*Text for analysis*.
%%

What would your recommendation be for a Type 1 Hypervisor - including backup and restoration options
-
@scottalanmiller said in What would your recommendation be for a Type 1 Hypervisor - including backup and restoration options:
Had KVM been the original project, I would agree completely. But I'm not sure that sharing the Linux kernel for two different purposes is best. It seems to come with a lot of benefits, but a lot of negatives, too. There is a reason that no one else goes down that path for this.
ESXi went down that path, didn't they? Nobody else[1] did because KVM is already there and available, all you need is to build a suitable kernel and maybe your own take on QEMU (like Amazon did).
-
@scottalanmiller said in What would your recommendation be for a Type 1 Hypervisor - including backup and restoration options:
I think Xen's future is to follow ESXi's path. Removing the Dom0, growing the kernel, and moving to limited, enterprise only, hardware support.
I'm pretty sure they don't have the resources to do that. Nor is there any need - Xen as a commercial offering isn't anything to write home about, and as opensource, there isn't much demand for a slim hypervisor-only OS without cluster-level management abilities. Citrix might do something like that for the same reasons ESXi is available for free - as a first dose to get people hooked, but I'm not sure they can or want to invest so much in such an offering.
-
@dyasny said in What would your recommendation be for a Type 1 Hypervisor - including backup and restoration options:
@scottalanmiller said in What would your recommendation be for a Type 1 Hypervisor - including backup and restoration options:
Had KVM been the original project, I would agree completely. But I'm not sure that sharing the Linux kernel for two different purposes is best. It seems to come with a lot of benefits, but a lot of negatives, too. There is a reason that no one else goes down that path for this.

%%

Records held in a dataset:
%%

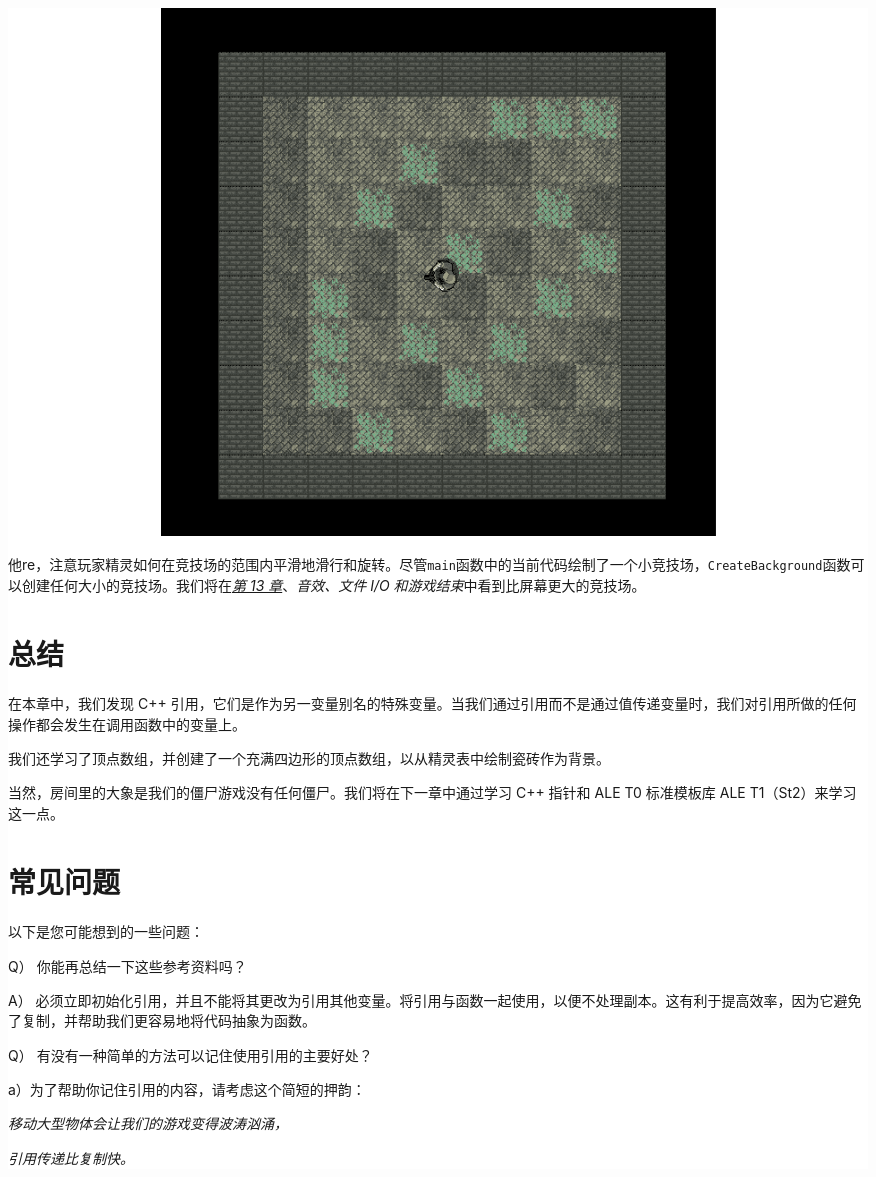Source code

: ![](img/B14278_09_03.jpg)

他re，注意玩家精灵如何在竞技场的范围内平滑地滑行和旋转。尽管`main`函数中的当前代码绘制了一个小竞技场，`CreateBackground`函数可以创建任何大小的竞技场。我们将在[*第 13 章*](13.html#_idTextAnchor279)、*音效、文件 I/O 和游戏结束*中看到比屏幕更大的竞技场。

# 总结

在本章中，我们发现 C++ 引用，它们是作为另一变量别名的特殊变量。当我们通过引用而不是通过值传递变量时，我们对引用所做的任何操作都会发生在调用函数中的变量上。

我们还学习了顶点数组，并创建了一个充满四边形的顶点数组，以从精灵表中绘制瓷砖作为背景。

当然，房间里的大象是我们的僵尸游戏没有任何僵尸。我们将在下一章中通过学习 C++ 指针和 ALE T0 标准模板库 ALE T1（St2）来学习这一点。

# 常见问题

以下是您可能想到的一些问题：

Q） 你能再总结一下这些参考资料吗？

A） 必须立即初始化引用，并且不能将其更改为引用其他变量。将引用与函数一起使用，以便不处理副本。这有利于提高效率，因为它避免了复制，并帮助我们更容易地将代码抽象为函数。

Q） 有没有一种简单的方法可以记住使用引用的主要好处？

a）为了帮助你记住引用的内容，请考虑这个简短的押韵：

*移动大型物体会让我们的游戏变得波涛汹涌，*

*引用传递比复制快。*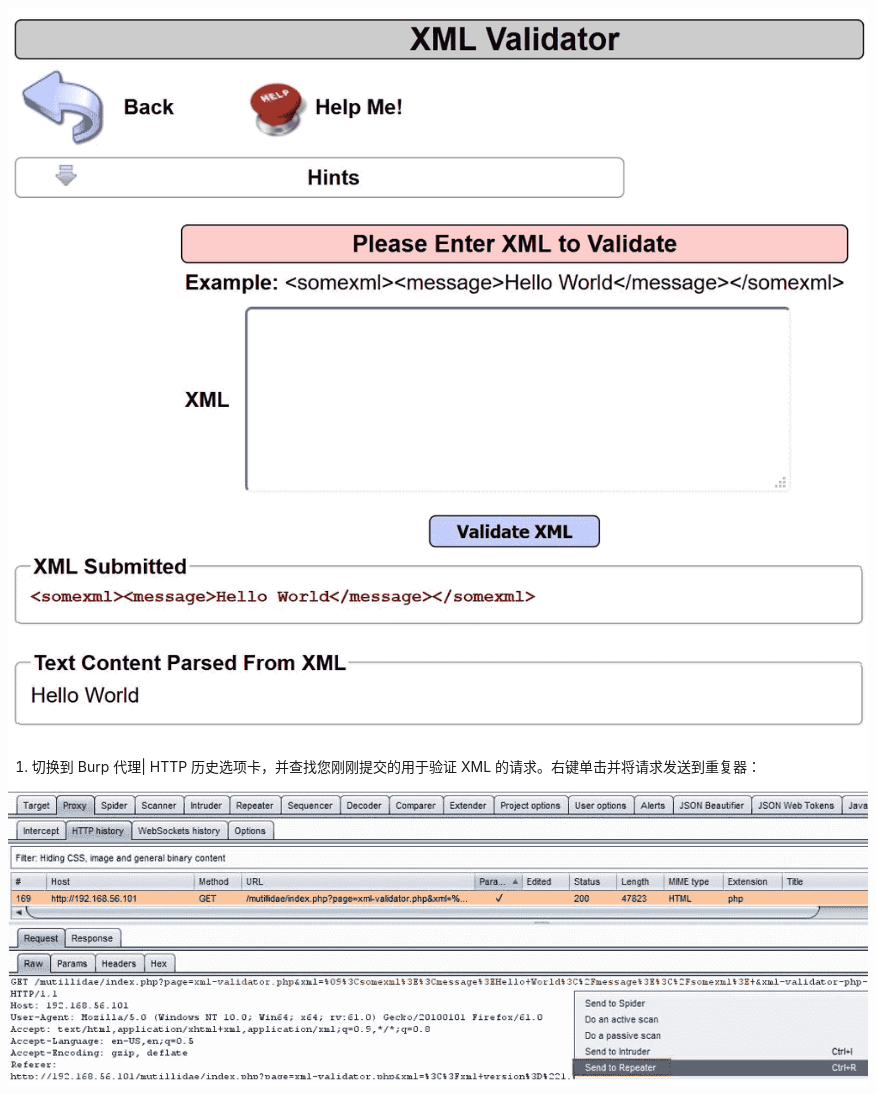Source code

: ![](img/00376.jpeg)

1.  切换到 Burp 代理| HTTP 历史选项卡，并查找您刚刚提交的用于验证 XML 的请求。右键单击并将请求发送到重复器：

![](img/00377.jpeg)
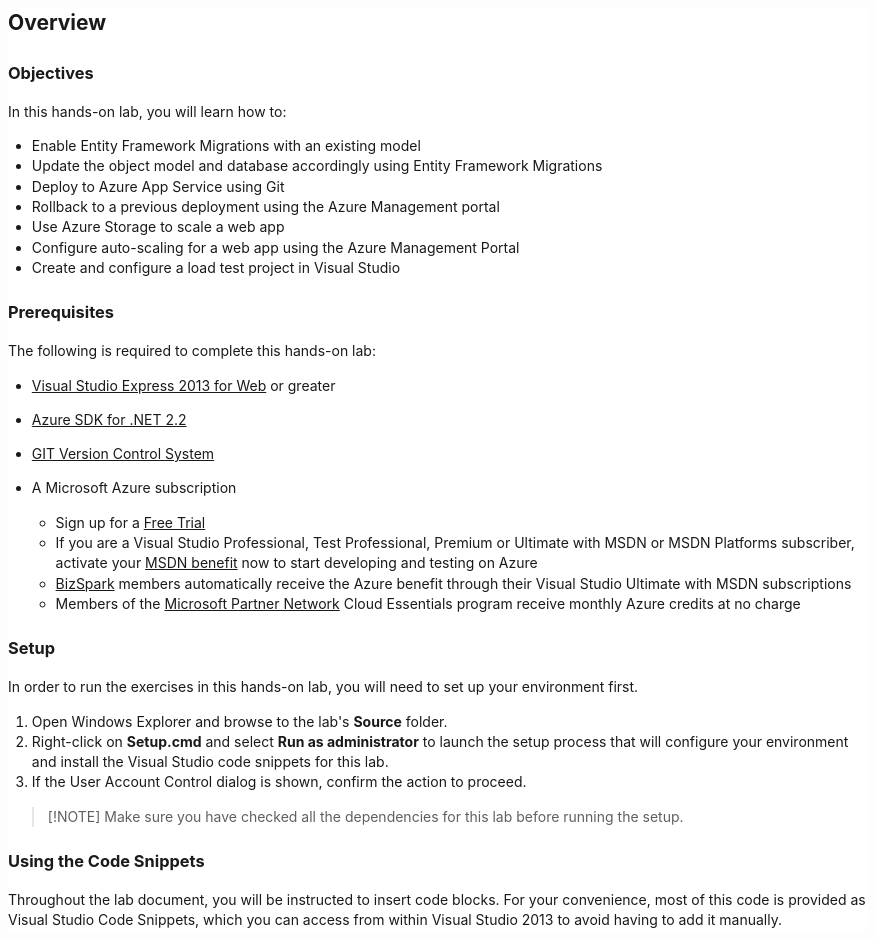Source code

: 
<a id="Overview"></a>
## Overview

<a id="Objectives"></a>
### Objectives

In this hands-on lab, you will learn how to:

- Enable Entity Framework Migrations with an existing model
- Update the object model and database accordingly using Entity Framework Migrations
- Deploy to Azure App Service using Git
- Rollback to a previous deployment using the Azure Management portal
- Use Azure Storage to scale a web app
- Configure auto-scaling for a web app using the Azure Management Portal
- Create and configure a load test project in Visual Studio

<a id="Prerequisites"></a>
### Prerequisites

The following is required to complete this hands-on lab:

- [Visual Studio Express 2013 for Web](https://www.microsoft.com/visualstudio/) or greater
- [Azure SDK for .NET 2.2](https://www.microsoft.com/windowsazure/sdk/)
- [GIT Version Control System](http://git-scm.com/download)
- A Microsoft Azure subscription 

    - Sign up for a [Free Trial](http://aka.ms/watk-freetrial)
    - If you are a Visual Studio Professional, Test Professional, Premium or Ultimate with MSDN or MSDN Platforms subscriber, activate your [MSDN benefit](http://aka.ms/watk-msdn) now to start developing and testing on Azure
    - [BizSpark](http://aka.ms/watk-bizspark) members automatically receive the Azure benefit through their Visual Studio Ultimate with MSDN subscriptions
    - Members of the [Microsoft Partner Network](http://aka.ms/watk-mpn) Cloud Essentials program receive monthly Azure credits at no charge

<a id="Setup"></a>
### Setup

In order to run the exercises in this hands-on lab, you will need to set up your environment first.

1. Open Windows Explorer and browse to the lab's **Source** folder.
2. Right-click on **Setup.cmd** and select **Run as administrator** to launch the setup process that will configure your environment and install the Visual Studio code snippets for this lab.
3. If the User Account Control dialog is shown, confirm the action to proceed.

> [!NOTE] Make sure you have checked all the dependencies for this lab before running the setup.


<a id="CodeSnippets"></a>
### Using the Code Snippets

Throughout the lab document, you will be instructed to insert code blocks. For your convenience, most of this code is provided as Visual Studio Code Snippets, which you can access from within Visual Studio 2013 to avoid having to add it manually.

%%

*Directions*.
(a) Answer these questions about the hypervisor forum thread:
(i) Which company is named as having built its own take on QEMU?
(ii) Which three changes does the post in the thread describe as Xen following ESXi's path?
(iii) For what reasons might Citrix offer a slim hypervisor for free?
(b) Pick up the hypervisor forum thread after its last line and continue it.
The listing has no part in this work.

*Solved problems*.
(a)
(i) Amazon.
(ii) Removing the Dom0, growing the kernel, and moving to limited, enterprise-only hardware support.
(iii) For the same reasons ESXi is available for free: as a first dose to get people hooked.

(b)
ESXi went down that path, didn't they? Nobody else[1] did because KVM is already there and available, all you need is to build a suitable kernel and maybe your own take on QEMU (like Amazon did).
Hyper-V and Xen made separate kernels, but not their own driver sets.
-
@scottalanmiller oh there are SOME drivers in those separate kernels, else they wouldn't be able to work at all.
-
@dyasny said in What would your recommendation be for a Type 1 Hypervisor - including backup and restoration options:
@scottalanmiller said in What would your recommendation be for a Type 1 Hypervisor - including backup and restoration options:
I think Xen's future is to follow ESXi's path. Removing the Dom0, growing the kernel, and moving to limited, enterprise only, hardware support.
I'm pretty sure they don't have the resources to do that. Nor is there any need - Xen as a commercial offering isn't anything to write home about, and as opensource, there isn't much demand for a slim hypervisor-only OS without cluster-level management abilities. Citrix might do something like that for the same reasons ESXi is available for free - as a first dose to get people hooked, but I'm not sure they can or want to invest so much in such an offering.
They are at record support numbers now that Citrix has bowed out. Citrix was blocking that back when they were involved. Now that Citrix's sabotage of Xen is done, Xen is picking up again as people see their efforts bearing fruit.
Citrix wouldn't do that as they aren't associated with Xen. Citrix has no interest in it (and really never did.) They wanted the name to start their "brand legacy tech virtualization to confuse customers" project. Citrix doesn't do anything virtualization related anymore, just some lingering money grabs with their old XenServer, but that's long dead.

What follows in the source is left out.